Review
Overall, I think the package is well written, very well documented, and offers a sufficiently complete set of convenience functions that can adequately meet the needs of some researchers who are relatively unfamiliar with R. You may find my review checklist here.
Major Points
1. Dependency issues
As this package wraps convenience functions around existing packages, solid dependency handling is key.
Both at the point of installation and when certain functions are called, I encountered numerous namespace errors. I think the main issue is that this package relies on certain (newer) versions of depencency packages, but package functions only check whether the package is installed or not. I would recommend adding the minimum package requirement in the version
argument in calls to rlang::check_installed()
.
Example of what happens if you try to use a function where a dependency is not installed at all:
> nice_table(t.tests)
ℹ The package "flextable" is required for this function.
✖ Would you like to install it?
1: Yes
2: No
Example of what happens if you try to use a function where a dependency is installed, but a newer version is required:
> moderations <- nice_mod(
+ data = mtcars,
+ response = c("mpg", "disp"),
+ predictor = "gear",
+ moderator = "wt"
+ )
Error: 'r2_semipartial' is not an exported object from 'namespace:effectsize'
The above was solved by updating the effectsize
package with install.packages("effectsize")
.
This issue therefore affects two points in the checklist:
i. Functionality/Installation
Installation via install.packages("rempsyc")
resolves without issue, but calling library(rempsyc)
throws error:
Error: package or namespace load failed for ‘rempsyc’: object ‘pick’ is not exported by 'namespace:dplyr'
Once I updated dplyr
from 1.0.9 to 1.1.2, then package loaded correctly. Thus, minimum version as stated on CRAN should be updated.
ii. Documentation/Installation instructions
Dependencies and required versions are not stated on the main documentation page, though they are stated on CRAN. I'm not sure what is considered best practice for loading depencies, but the author may consider including a step for the manual installation of all depencies or inserting a chunk for installing dependencies in the "Getting Started" section of each tutorial. rlang dependecy checks could then be kept as a backup. Indeed, it feels a bit hacky to interrupt workflow for installing a dependency.
2. Tests missing
i. Documentation/Automated tests
testthat only available for nice_violin()
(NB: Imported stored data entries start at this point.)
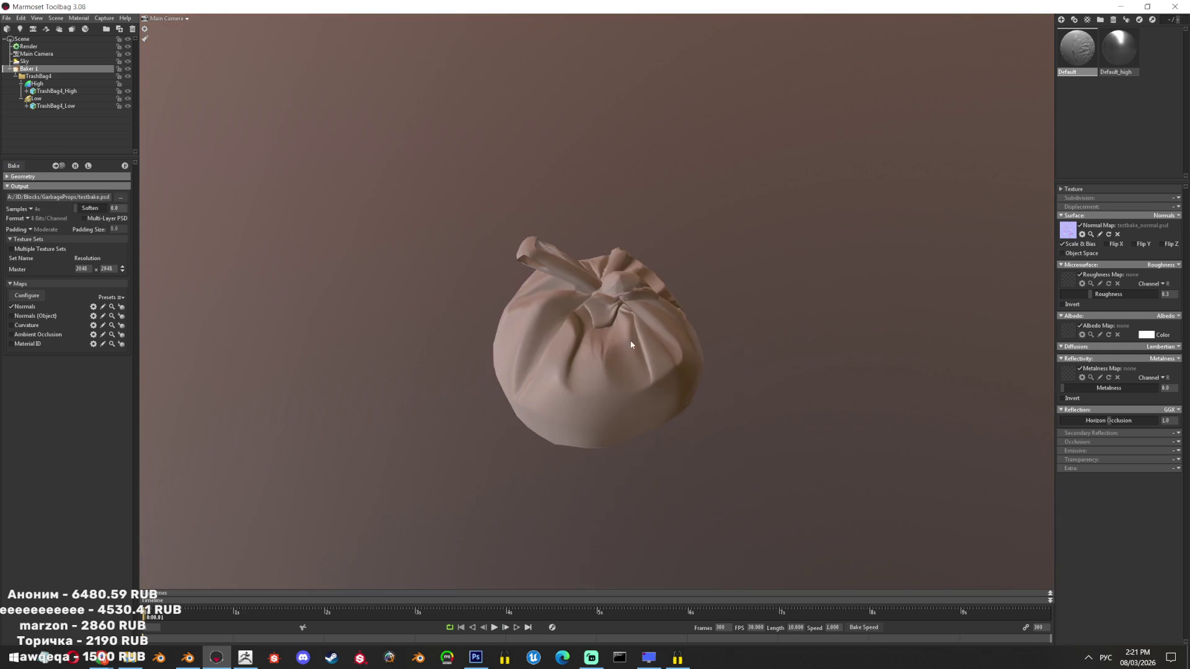
{"action": "left_click_drag", "start_coordinate": [554, 333], "coordinate": [628, 256]}
{"action": "left_click_drag", "start_coordinate": [628, 255], "coordinate": [657, 274]}
{"action": "left_click_drag", "start_coordinate": [656, 274], "coordinate": [674, 337]}
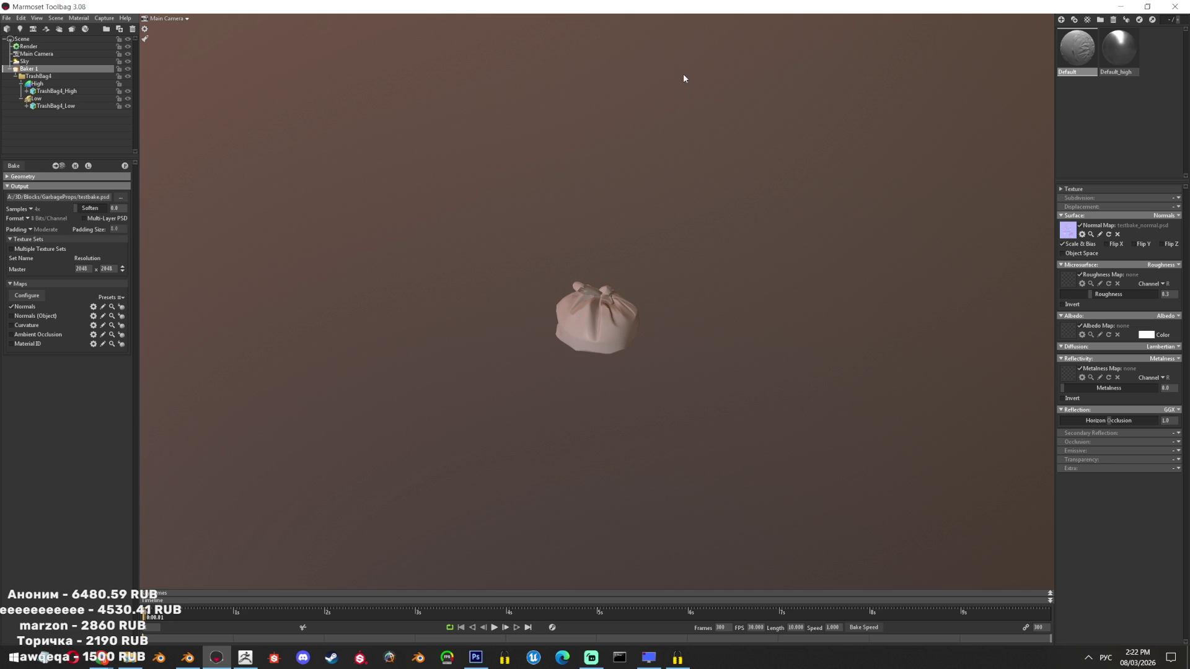
{"action": "scroll", "scroll_direction": "up", "scroll_amount": 3}
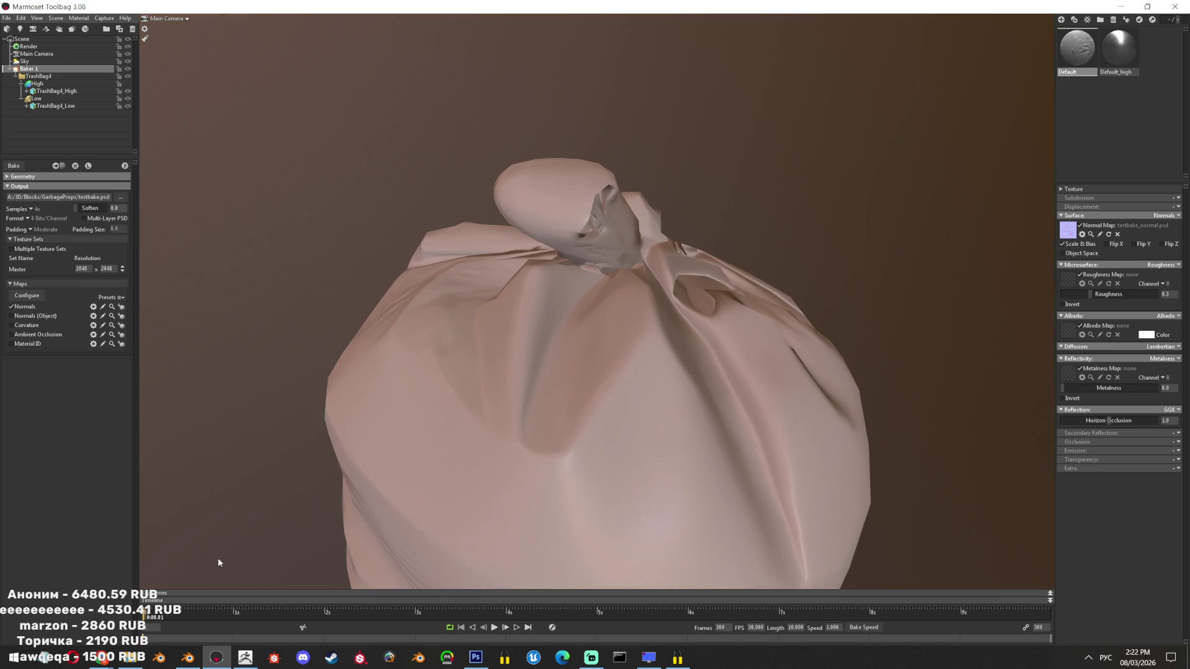
{"action": "left_click", "coordinate": [188, 655]}
Select TrashBag4_Low on its own and enter Edit Mode on it
{"action": "key", "text": "shift+z"}
{"action": "left_click", "coordinate": [595, 305]}
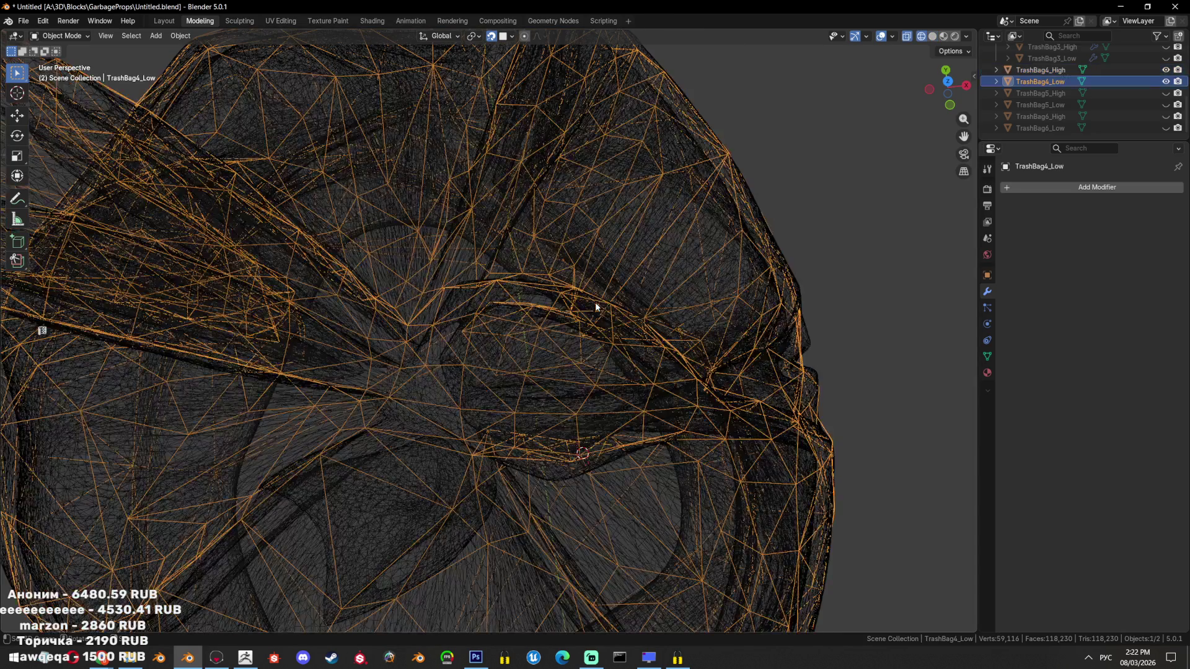
{"action": "key", "text": "shift+z"}
{"action": "scroll", "scroll_direction": "down", "scroll_amount": 3}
currently. Should be implemented for all functions (?).
Minor Points & Suggestions
-
The tutorial for the nice_mod()
may benefit from a little bit more explanation or perhaps link to a couple resources for setting up a moderation/simple slopes analysis. It may be obvious, but I would also suggest explicitly mentioning that these functions compute straight linear models under the hood.
-
It may be useful to add an argument that would allow a user to get row indices from extract_duplicates()
and best_duplicate()
that would make data wrangling easier.
-
I would suggest including a chunk in the tutorial for nice_randomization()
encouraging users to set (for reproducibility) or randomize the seed before running the function.
-
Users may wish to use the venn diagram visualization for applications other than IOS. Thus, it might be useful if the maximum overlap for overlap_circle()
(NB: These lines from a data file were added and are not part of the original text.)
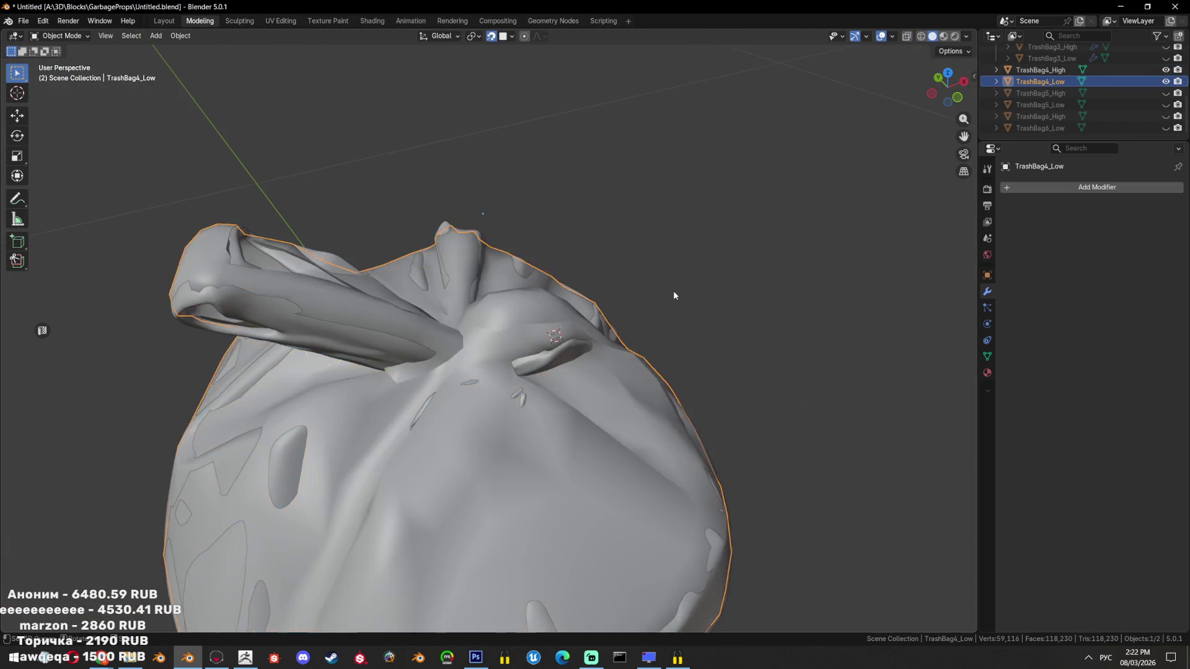
{"action": "key", "text": "Tab"}
{"action": "left_click_drag", "start_coordinate": [613, 308], "coordinate": [479, 314]}
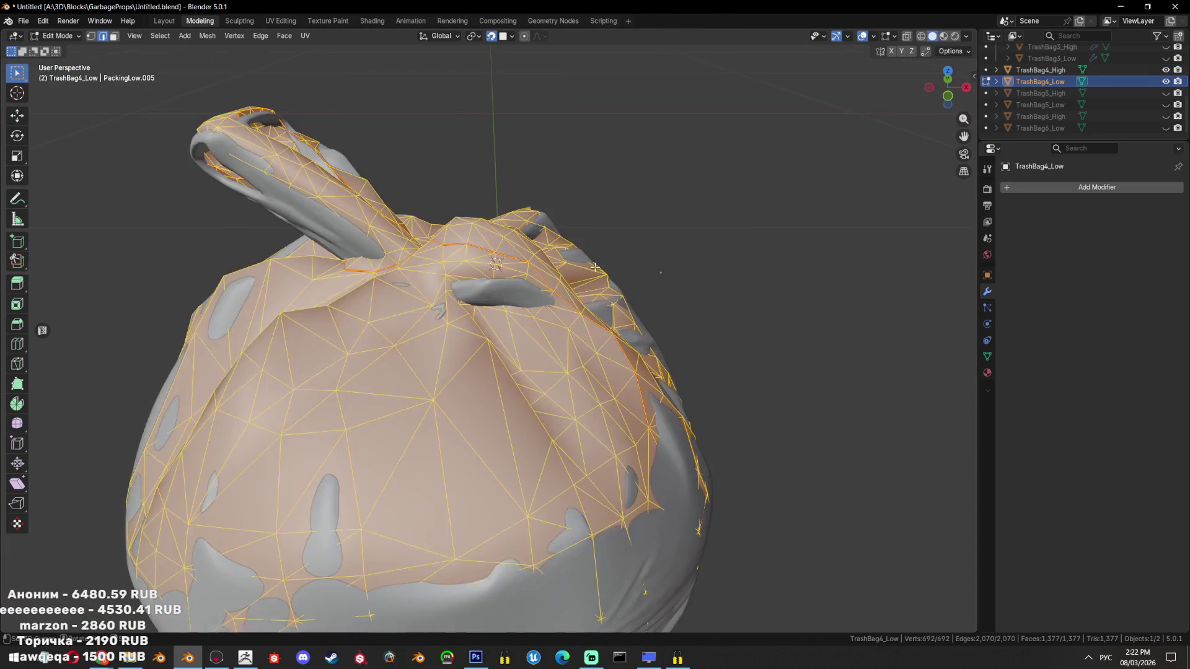
Pick a vertex near the flap and grow the linked selection across the flap area
{"action": "key", "text": "1"}
{"action": "left_click", "coordinate": [478, 315]}
{"action": "left_click_drag", "start_coordinate": [479, 315], "coordinate": [499, 326]}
could go up to 100% (it currently only goes up to 85%). Relatedly, as some users may wish to use the venn diagram with inputs other than (I presume) the 1-7 IOS scale, you may consider allowing users to directly define the percent overlap (e.g. 57%) and/or provide the values in each section explicitly (e.g. c(10,27,10)). Admittedly, this may make the function deviate from its intended purpose, and for such uses users could directly use functions from other packages.
-
Print color on warning messages (e.g. output from nice_t_test()
) is uses the function message_white()
which is very difficult to read on the default white background of R. I would suggest changing to the default message function.
-
It is a bit unclear to me how (or whether) nice_contrasts()
can handle nested comparisons for marginal means. In the syntax of emmeans, it is straightforward to define whether you want to know contrasts for levels of var1 within var2, and vice versa.